Almost every other sport uses elements of weightlifting for basic training. Through cooperation with other German sports federations such as the German Athletics Association but of course also with other international federations, we want to use synergies, support each other and benefit from each other. We are aware that we still have further potential in areas such as sponsoring, marketing and promotion. We want to use this to bring the sport and the federation more into the public spotlight. Our flagships are the national team and the top level of our national league. The athletes who compete there are strong characters and are the best advertisement for our sport – which is why we want to make them better known. Of course, international championships help with this. For this reason, it is our goal to bring such tournaments to Germany and to be great hosts.

German Weightlifting League

In Germany we have a first and second division similar to the German football Bundesliga. At the top level of the German Weightlifting League, eight teams from different clubs compete against each other for half a year. Each team consists of six athletes who compete against each other. Points are determined by the so-called relative score (lifted load relative to body weight) and the team with the most points wins the match. The team that wins the snatch, clean and jerk and the combined event receives three points. If, for example, a team only wins the snatch, it receives one point, and so on.

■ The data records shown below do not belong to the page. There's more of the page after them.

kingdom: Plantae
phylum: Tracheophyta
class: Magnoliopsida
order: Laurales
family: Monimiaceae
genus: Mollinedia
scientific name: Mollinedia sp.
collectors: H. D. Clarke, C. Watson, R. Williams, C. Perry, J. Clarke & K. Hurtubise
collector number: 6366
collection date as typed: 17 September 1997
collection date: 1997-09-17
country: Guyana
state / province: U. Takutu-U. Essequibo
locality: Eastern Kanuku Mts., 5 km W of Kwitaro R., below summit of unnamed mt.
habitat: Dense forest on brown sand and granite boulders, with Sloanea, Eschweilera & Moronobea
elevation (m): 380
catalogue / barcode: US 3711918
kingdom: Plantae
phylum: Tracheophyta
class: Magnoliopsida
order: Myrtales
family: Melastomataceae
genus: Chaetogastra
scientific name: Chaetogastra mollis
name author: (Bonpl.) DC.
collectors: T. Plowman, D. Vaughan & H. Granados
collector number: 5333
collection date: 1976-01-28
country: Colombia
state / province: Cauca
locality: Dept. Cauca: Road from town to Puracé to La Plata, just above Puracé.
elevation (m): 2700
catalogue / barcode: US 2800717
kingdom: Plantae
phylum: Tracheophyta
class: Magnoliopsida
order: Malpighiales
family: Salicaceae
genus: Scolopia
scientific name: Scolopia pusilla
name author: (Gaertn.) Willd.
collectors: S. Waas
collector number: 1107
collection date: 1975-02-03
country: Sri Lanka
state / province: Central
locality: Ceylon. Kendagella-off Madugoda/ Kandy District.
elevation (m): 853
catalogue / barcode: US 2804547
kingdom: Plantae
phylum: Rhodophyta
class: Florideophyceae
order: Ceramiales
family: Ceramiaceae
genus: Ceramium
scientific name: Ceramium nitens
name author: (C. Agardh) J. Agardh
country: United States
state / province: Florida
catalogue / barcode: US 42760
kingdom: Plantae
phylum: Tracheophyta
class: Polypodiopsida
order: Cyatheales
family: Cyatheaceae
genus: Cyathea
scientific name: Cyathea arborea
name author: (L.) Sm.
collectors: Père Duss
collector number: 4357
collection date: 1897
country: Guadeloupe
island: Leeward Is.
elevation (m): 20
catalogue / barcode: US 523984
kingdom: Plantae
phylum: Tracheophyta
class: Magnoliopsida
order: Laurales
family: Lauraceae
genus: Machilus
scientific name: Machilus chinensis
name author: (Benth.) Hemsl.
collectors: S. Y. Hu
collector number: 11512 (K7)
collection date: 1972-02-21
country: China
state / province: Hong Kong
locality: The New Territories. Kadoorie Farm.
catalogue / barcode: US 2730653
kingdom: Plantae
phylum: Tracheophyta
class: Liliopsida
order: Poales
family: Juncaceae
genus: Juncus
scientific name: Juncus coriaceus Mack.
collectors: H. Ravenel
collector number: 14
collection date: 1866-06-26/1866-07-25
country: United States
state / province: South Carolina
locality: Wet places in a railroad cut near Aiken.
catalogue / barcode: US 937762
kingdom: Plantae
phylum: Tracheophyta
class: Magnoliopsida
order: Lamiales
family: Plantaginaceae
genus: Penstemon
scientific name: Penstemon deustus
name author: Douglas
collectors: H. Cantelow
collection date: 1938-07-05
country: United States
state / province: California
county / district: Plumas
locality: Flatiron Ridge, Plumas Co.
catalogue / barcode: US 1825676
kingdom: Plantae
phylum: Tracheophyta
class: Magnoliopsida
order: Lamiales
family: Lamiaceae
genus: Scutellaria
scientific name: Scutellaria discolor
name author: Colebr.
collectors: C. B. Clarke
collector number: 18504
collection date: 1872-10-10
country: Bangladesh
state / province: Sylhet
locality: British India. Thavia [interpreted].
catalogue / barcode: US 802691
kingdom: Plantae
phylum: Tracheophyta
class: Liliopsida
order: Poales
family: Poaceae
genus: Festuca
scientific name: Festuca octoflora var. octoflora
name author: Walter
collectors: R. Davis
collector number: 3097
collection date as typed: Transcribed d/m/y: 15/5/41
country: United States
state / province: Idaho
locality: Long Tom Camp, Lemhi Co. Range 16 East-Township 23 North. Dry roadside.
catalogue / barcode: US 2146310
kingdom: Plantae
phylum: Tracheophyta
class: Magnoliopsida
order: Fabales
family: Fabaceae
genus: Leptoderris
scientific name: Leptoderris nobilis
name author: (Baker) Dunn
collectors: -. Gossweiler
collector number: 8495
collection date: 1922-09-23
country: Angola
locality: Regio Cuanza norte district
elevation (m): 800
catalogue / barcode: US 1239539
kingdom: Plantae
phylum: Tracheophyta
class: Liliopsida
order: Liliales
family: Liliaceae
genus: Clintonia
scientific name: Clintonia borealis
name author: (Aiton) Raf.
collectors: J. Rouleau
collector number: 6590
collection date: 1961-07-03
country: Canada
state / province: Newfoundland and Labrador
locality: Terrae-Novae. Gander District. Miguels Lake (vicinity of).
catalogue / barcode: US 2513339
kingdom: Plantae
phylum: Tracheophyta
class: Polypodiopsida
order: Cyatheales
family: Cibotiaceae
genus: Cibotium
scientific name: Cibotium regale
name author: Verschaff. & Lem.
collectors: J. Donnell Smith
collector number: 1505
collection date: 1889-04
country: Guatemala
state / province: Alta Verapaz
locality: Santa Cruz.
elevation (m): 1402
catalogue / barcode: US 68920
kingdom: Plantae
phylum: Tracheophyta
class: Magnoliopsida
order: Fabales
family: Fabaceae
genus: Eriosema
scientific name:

The results of the competitions are recorded in a table and the three best teams will compete against each other in a finals series.
The foundations for exciting finals, which are held as a three-way competition in the first division, are laid in the clubs. In view of the challenges of the past two years, we have adapted our rules and, in particular, made it possible for the teams in the lower leagues to compete with fewer lifters. These changes were necessary due to the restrictions imposed on training, which were not very conducive to gaining new members. Thanks to the creativity and perseverance of our members, the work on the barbell and in the weight room could be by and large continued. Thanks to the easing of restrictions, the number of competitions and tournaments is now increasing.
The German Weightlifting League is very important for the federation and should gain more importance in Germany and internationally and be developed in the coming years. Strong partners and sponsors are needed for this and the first discussions have already taken place.
Among other events, the German Weightlifting Open will be held in July. This event is also open to foreign athletes and offers an excellent opportunity for exchange and international cooperation. If you would like to take part, please contact me at sperl@bvdg-online.de.
Such outstanding competitions can only be organised and run smoothly with the help of many volunteers. Without this active voluntary support and activities in the day-to-day training in the local clubs, weightlifting could not take place. Grassroots is the backbone of our sport. It is here that talents are discovered and developed, it is here that community is fostered and social responsibility is assumed. It is our clear goal to take the needs of the clubs seriously and to support the volunteers. They deserve a great deal of thanks for their tireless commitment.
We are aware of the challenge of maintaining the time-honoured traditions of our sport and maintaining our history, while at the same time opening our minds to the new – both in terms of sport and structure. We are convinced that this is the only right way. In order to be successful, we have to make use of the family-like togetherness within weightlifting, from grassroots to elite sport, so that our sport is in the best possible position for the future.